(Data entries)

BEGIN

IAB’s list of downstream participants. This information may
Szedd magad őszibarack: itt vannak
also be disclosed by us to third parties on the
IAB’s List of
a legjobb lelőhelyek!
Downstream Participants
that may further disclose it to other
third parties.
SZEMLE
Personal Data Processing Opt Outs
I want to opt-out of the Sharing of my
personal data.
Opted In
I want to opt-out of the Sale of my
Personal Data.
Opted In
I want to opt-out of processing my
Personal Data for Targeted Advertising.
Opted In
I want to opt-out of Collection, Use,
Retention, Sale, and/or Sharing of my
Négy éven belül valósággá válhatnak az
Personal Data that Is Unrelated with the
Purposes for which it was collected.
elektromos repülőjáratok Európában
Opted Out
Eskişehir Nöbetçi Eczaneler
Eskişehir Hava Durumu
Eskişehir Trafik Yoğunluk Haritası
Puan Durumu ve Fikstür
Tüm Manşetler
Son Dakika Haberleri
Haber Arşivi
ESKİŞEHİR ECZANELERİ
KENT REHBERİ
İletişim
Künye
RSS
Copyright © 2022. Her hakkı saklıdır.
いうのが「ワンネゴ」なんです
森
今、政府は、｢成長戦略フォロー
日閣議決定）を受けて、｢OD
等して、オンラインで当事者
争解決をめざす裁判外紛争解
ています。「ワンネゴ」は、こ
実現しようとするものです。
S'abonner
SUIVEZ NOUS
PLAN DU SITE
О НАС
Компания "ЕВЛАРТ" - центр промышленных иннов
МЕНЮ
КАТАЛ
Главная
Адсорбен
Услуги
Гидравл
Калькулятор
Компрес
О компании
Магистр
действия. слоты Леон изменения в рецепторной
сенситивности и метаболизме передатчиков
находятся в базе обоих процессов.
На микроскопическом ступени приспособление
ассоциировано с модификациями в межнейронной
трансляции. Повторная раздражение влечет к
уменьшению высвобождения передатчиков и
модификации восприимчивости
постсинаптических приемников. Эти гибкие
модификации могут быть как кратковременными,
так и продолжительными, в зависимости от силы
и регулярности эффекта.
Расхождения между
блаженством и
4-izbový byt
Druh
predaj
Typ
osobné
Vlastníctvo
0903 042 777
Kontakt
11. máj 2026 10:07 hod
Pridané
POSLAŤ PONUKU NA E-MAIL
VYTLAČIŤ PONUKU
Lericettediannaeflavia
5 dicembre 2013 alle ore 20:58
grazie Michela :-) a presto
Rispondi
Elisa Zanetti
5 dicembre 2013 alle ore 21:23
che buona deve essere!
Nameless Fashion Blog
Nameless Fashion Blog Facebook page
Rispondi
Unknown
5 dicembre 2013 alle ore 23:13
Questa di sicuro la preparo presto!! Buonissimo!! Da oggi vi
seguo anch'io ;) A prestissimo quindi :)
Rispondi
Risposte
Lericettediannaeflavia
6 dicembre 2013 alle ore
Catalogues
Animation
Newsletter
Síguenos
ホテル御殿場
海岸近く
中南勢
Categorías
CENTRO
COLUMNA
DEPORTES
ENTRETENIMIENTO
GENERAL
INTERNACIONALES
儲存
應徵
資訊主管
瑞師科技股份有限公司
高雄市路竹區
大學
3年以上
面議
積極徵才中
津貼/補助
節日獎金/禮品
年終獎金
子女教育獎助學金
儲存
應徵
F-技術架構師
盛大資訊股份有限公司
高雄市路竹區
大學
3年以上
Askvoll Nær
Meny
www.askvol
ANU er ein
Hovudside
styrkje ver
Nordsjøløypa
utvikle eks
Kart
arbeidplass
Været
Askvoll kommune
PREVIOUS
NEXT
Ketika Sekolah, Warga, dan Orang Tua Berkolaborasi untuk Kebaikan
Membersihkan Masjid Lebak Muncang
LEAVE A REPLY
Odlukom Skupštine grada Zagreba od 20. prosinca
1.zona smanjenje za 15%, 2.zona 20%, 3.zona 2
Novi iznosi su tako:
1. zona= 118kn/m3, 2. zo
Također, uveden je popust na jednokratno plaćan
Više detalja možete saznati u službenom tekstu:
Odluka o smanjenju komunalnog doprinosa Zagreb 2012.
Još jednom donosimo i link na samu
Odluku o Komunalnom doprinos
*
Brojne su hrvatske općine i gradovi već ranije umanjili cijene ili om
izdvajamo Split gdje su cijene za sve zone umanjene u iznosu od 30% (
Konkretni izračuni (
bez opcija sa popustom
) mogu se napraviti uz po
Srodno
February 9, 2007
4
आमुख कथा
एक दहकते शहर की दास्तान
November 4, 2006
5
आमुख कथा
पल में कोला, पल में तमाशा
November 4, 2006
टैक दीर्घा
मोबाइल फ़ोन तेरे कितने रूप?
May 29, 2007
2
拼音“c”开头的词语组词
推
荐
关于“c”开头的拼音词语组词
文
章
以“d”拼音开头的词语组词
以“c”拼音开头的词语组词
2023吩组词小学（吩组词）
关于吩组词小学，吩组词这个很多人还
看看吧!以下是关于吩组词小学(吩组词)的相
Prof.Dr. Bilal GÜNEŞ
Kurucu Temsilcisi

END

● Work to complete: Scan the records above for the word "that" and return every line where it occurs.

● Output:
that may further disclose it to other
Personal Data that Is Unrelated with the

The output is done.